Contrarian: The bull case is not without merit. China’s government is funneling capital through the third phase of the Big Fund, totaling 344 billion yuan, directly into memory. CXMT’s capacity is pre-sold to domestic phone makers (Xiaomi, Oppo) and server manufacturers (Huawei, Inspur). The demand floor exists. And High-Flyer’s participation could signal a strategic pivot: Liang Wenfeng may use the IPO as a vehicle to co-develop near-memory computing or custom HBM for DeepSeek’s AI workloads. If that materializes, the 2 trillion yuan valuation becomes a floor, not a ceiling. Furthermore, the DRAM market is cyclical—2024 is an upcycle after the 2023 crash. Prices for DDR5 are rising 20-30% year-on-year. CXMT will ride that wave for the next 18 months, generating cash flow that can finance the second fab. The 153 funds may simply be an efficient way to capture a large allocation in a hot IPO. The market does not care about technology gaps when the ticket size is fixed.

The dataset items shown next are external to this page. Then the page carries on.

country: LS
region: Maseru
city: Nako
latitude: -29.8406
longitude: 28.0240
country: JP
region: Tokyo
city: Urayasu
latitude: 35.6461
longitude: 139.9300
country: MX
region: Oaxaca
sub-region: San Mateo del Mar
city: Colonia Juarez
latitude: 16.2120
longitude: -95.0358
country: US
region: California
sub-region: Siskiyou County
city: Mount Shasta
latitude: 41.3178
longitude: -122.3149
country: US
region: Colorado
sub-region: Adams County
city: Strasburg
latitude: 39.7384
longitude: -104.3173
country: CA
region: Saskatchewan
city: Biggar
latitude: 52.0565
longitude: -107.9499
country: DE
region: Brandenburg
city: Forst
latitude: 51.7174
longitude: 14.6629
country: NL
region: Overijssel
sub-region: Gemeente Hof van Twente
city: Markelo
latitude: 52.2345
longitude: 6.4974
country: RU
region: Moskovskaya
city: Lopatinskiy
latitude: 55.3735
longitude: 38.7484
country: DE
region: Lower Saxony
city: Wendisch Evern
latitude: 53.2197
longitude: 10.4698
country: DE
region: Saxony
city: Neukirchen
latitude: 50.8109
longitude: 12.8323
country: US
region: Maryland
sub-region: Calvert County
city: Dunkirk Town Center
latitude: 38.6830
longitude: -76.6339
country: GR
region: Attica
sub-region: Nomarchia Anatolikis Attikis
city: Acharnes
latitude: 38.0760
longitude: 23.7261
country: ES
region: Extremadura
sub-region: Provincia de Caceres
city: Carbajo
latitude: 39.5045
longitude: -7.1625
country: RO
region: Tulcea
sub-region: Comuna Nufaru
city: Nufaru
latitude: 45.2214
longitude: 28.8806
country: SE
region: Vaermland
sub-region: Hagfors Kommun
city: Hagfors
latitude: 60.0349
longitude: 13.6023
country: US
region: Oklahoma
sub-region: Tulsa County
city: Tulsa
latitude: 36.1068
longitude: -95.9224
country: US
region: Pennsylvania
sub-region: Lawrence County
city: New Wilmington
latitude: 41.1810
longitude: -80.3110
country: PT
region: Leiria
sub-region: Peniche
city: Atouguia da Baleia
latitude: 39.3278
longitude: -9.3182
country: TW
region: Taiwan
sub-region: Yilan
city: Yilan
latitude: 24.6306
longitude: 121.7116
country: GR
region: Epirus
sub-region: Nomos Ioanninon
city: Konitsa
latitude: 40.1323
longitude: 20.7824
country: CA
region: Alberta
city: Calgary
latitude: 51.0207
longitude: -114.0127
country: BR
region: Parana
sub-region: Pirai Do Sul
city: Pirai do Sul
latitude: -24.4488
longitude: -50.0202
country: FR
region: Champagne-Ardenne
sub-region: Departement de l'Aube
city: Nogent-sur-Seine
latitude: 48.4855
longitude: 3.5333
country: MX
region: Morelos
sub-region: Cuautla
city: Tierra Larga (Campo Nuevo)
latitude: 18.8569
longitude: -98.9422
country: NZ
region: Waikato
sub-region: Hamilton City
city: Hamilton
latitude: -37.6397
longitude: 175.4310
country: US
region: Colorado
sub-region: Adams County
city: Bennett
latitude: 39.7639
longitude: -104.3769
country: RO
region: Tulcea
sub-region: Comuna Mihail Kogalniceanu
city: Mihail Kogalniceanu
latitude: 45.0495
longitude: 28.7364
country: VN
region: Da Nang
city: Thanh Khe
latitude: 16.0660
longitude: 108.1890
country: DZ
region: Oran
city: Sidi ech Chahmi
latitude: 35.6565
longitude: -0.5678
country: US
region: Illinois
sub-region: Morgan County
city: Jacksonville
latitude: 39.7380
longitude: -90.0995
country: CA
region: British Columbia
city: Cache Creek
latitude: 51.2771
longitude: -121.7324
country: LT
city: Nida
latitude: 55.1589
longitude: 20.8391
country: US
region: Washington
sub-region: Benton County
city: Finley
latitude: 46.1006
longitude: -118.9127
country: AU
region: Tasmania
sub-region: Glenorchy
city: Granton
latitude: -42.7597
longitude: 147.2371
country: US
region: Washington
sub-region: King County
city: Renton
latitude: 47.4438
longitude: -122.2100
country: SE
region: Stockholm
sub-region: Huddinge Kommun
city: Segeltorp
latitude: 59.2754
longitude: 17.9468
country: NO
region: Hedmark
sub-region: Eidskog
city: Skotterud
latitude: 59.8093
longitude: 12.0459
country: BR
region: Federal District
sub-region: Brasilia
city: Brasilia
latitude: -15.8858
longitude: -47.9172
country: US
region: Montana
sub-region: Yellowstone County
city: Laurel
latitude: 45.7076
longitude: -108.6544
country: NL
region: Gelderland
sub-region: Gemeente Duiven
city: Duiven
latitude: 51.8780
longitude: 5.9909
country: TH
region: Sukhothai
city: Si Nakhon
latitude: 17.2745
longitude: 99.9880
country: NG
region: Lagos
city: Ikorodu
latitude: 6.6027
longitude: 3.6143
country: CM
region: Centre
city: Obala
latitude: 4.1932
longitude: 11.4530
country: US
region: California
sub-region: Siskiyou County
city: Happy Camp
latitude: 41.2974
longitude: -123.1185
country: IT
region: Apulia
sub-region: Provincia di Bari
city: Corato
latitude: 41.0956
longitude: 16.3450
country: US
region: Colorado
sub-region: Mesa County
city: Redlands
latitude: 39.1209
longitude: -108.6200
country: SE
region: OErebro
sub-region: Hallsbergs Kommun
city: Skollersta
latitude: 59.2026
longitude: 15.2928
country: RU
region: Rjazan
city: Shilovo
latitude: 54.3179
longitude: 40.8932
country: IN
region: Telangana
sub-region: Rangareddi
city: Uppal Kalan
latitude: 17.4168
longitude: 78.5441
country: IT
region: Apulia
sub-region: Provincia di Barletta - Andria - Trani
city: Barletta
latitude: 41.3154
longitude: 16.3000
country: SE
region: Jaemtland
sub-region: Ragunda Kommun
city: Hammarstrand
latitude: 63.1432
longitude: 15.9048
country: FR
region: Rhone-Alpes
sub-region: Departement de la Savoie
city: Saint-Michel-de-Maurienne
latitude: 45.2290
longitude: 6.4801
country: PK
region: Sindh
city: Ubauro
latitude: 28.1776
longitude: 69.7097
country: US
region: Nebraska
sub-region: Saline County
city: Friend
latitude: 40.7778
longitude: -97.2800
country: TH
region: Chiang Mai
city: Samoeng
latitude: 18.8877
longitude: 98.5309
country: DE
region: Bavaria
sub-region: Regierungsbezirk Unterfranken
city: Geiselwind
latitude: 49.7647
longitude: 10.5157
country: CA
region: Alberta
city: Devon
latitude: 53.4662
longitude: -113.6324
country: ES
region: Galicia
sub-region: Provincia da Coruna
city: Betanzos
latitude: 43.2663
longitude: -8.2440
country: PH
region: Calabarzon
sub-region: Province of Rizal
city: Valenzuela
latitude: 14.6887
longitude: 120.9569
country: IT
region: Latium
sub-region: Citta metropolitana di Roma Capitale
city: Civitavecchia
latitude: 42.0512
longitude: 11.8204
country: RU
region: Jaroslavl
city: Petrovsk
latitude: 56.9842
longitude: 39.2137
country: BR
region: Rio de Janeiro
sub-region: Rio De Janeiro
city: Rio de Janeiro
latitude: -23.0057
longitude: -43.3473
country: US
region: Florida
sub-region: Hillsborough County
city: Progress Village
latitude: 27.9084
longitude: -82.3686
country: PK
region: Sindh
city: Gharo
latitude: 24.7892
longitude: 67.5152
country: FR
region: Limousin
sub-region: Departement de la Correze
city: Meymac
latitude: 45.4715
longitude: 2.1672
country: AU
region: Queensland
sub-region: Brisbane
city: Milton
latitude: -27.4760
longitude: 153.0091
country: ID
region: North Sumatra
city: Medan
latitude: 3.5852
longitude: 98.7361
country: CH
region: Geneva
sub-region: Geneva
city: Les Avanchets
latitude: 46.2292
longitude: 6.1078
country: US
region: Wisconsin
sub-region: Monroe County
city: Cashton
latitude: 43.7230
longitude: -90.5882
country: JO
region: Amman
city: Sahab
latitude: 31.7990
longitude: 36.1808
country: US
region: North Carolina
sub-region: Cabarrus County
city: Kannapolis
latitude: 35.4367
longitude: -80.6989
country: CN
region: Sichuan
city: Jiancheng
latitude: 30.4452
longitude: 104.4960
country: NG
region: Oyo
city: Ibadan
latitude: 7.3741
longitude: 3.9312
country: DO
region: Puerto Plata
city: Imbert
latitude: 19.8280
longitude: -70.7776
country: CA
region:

Takeaway: The bull case trades on timing and policy. The bear case trades on physics and trade law. History suggests that when the time horizon extends beyond the next semiconductor cycle, physics wins. CXMT is not a blockchain startup with a governance token; it is a physical factory that requires cleanrooms, maintenance contracts, and unfettered access to global supply chains. The 153-fund structure is a volatility amplifier, not a yield enhancer. When the equipment ban hits—and it will—the liquidity will drain faster than a rug pull on an unverified pool. Ledger balances do not lie; they only wait. And in this ledger, the only certainty is that the hype will evaporate before the next generation of chips reaches the tape-out. Receipts remain.